Strompreise© Andre Bonn / Fotolia.com

Wuppertal (red) - Im Rahmen der heutigen Europaveranstaltung am Berufskolleg "Barmen Europaschule" unterzeichneten der Arbeitsdirektor der Wuppertaler Stadtwerke (WSW), Rainer Hübner, und Schulleiterin Dr. Annette Koewius am gestrigen Dienstag einen Kooperationsvertrag zwischen den WSW und dem Berufskolleg. Die WSW wollen die Bildungseinrichtung langfristig dabei unterstützen, jungen Menschen eine den heutigen Ansprüchen von Wirtschaft und Gesellschaft genügende Berufsausbildung zu ermöglichen. Dazu werden die WSW der Schule zunächst unter anderem Computer und Bildschirme zur Verfügung stellen. Außerdem soll der europäische Schüleraustausch aktiv gefördert werden.
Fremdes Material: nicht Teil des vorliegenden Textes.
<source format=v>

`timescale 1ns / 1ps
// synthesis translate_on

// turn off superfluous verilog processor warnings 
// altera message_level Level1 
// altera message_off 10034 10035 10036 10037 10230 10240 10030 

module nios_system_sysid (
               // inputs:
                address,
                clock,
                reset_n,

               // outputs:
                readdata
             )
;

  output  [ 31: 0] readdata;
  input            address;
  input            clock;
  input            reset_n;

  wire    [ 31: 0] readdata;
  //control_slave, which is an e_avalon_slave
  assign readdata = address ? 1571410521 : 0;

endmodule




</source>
Vor der Vertragsunterzeichnung hatte Rainer Hübner mit dem CDU-Bundestagsabgeordneten Peter Hintze, dem Wuppertaler Oberbürgermeister Dr. Hans Kremendahl, Schulleiterin Annette Koewius, dem Direktor des Lycée St. Paul in Lens/Frankreich, Jean-Pierre Delesalle, sowie IHK-Hauptgeschäftsführer Michael Wenge über das Thema "Wirtschaft und Kultur im zusammenwachsenden Europa" diskutiert. Dabei wies WSW-Vorstandsmitglied Rainer Hübner auf die Notwendigkeit nicht nur für Unternehmen, sondern auch für die Berufsausbildung hin, sich auf die veränderten ökonomischen Rahmenbedingungen einzustellen.
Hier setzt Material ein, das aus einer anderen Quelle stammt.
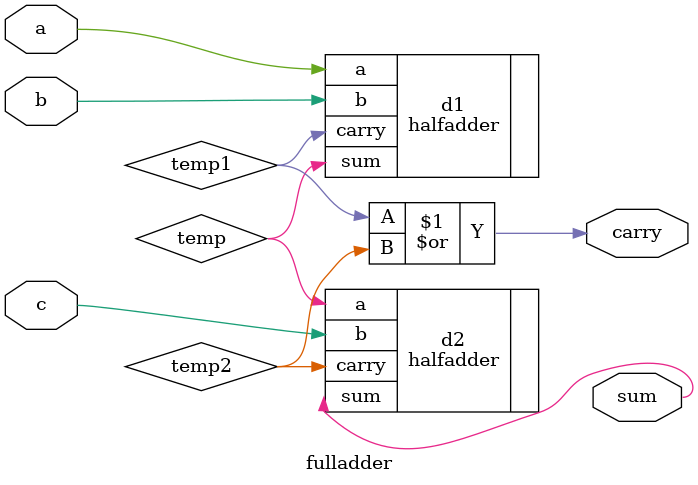
<source format=v>
`include "halfadder.v"
module fulladder(a,b,c,sum,carry);
	input a,b,c;
	output sum,carry;
	wire temp,temp1,temp2;

halfadder d1(.a(a),.b(b),.sum(temp),.carry(temp1));
halfadder d2(.a(temp),.b(c),.sum(sum),.carry(temp2));

or(carry,temp1,temp2);

endmodule

</source>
Davon, wie eine europäische Berufsausbildung aussieht, konnten sich die Diskutanten und die vielen geladenen Gäste gleich vor Ort ein Bild machen, als Schülerinnen und Schüler des Berufskollegs von ihren Auslandspraktika berichteten und gemeinsam mit den Lehrkräften - auch von den europäischen Partnerschulen - die EU-Projekte der Schule vorstellten.